Zebrafish husbandry, treatments, and imaging

Zebrafish (Danio rerio) embryos were raised and maintained as described (Kimmel et al., 1995). Zebrafish husbandry and research protocols were reviewed and approved by the Washington University in St. Louis Animal Care and Use Committee. The zebrafish transgenic line Tg(fli:egfp) ^y1 is previously published (Lawson et al., 2002).

Pharmacologic treatments of zebrafish embryos were done by adding all small molecule inhibitors to zebrafish embryos housed off system in petri dishes.
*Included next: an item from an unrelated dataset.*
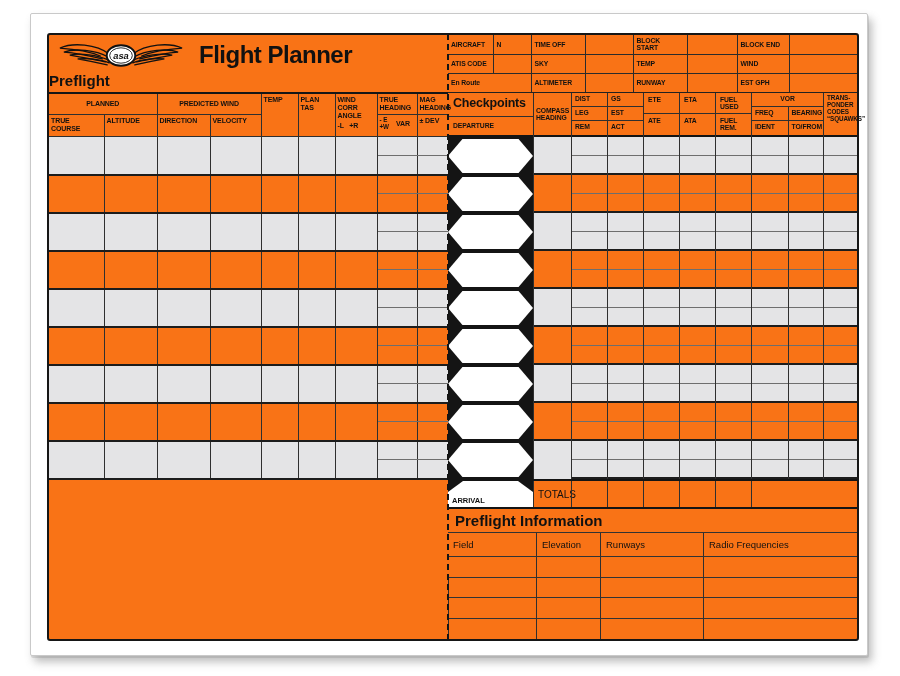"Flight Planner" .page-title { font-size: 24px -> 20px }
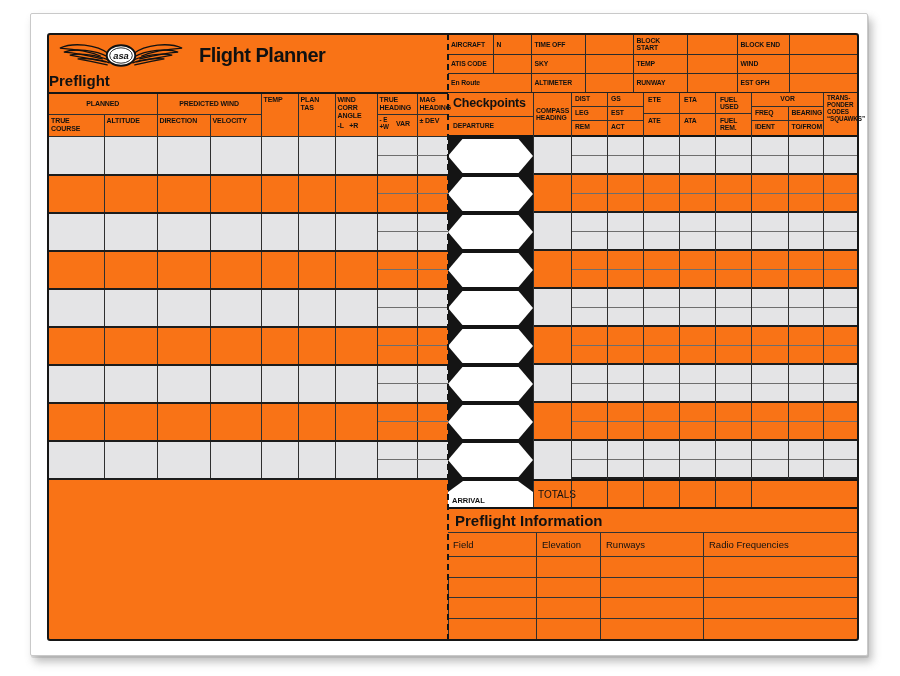"Checkpoints" div.er-head { html: <div> <div>Checkpoints</div> <div>DEPARTURE</div> </div> -> none }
Embryos were allowed to undergo gastrulation and the inhibitors were added beginning at 28-29 hours post fertilization. The following inhibitors were resuspended in DMSO and used at the final concentration as indicated: Actinomycin D (1.0 and 2.5 μg/ml; Tocris; 1229); Puromycin (10ug/ml; Tocris; 4089); Y27632 (10uM; Tocris; 1254); Rockout (50uM; Sigma Aldrich; 555553); Blebbistatin (10uM; Tocris; 1760); Verteporfin (10uM; Sigma Aldrich; SML0534); BDM (2,3-Butanedione monoxime; 20mM; Sigma Aldrich; B0753).
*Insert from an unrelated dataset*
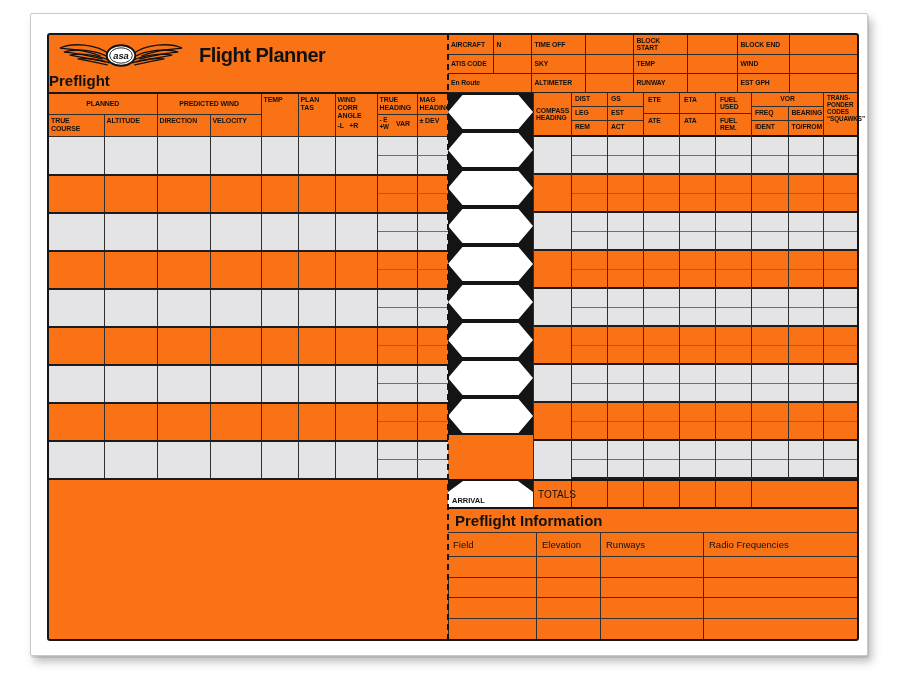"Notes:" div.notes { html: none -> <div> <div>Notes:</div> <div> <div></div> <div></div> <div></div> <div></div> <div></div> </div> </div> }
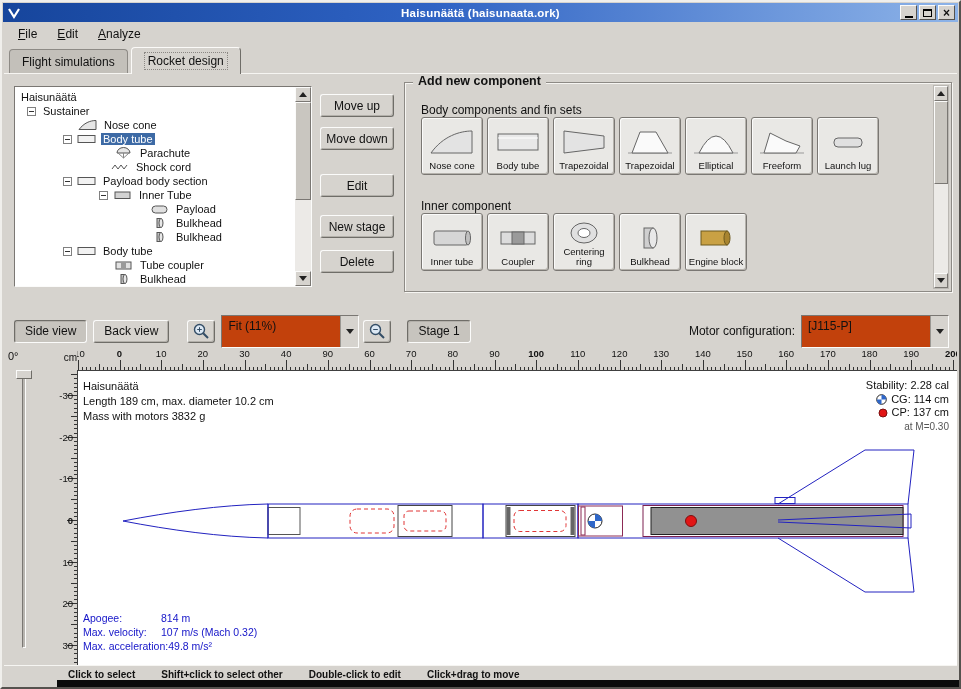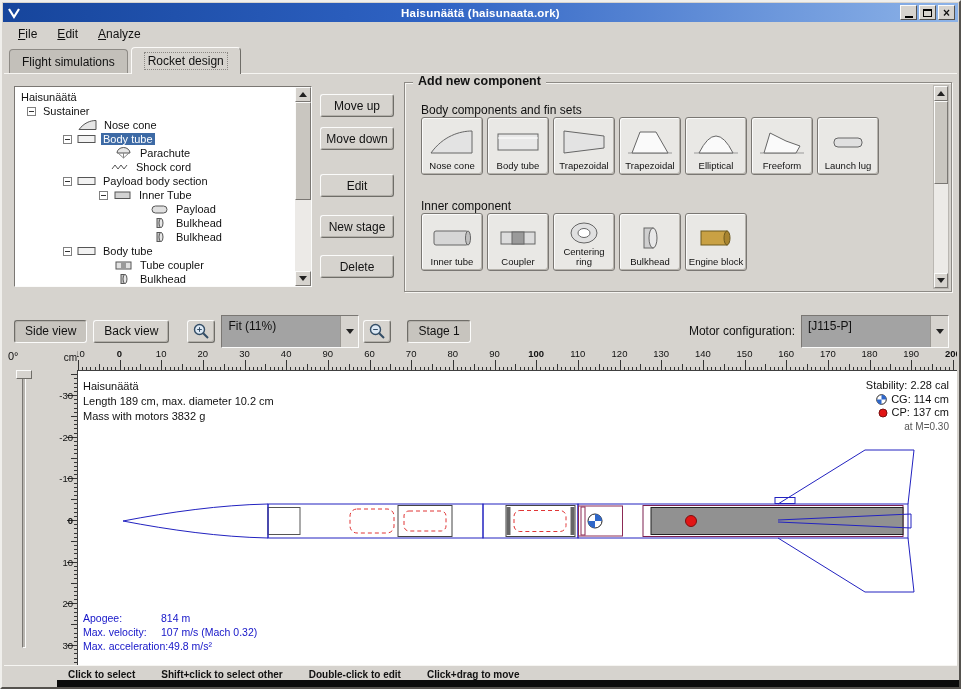"New stage" div.btn { margin-bottom: 17px -> 12px }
Fluorescent images were collected utilizing a Nikon Ti2 and Yokogawa CSU-W1 spinning disk confocal microscope between 28-48 hpf at 10x magnification. To maintain timing consistency between treatments, embryos were fixed in 4% PFA for 24 hours at 4°C before being embedded in 0.8% low melting point agarose for imaging. Z-stacks were acquired using a 1um step size, and max projections generated using FIJI software. ISV length was measured using FIJI and defined as the length of the ISV bounded between the dorsal aorta and the DLAV (dorsal longitudinal anastomotic vessel). Five ISV’s were measured per embryo and an average per embryo is represented in the graphs. The data is normalized to the height of the dorsal ventral axis of the animal it was collected from to account for differences is mounting and imaging.

Statistics

Statistical analyses of cell migration and ISV morphogenesis were performed on Graphpad Prism 6 statistical analysis package. Data are presented with data points were possible and mean ± standard error or standard deviation; figure captions describe data presentation. All experiments were performed at least in triplicate. Multiple comparisons were made using analysis of variance (ANOVA) with Tukey or Sidak’s post hoc test for pairwise comparisons of normally distributed homoscedastic data. Data were considered to fit the ANOVA assumptions if the residuals of a data set were normally distributed. Data that did not meet the ANOVA criteria were analyzed by Kruskal-Wallis with Dunn’s post hoc test. Comparisons between two data-sets were made using Student’s unpaired two-tailed t-test, or non-parametric by Mann-Whitney, when necessary.

Acknowledgements

This work was supported by the National Institutes of Health: R01 AR073809 (to JDB), R01 GM143400 (to JDB, BYC), and the National Science Foundation Science and Technology Center CMMI 1548571 (to JDB). Figures include images constructed, in part, using Biorender. We gratefully acknowledge insightful questions and suggestions from Lance Davidson, Univ. of Pittsburgh.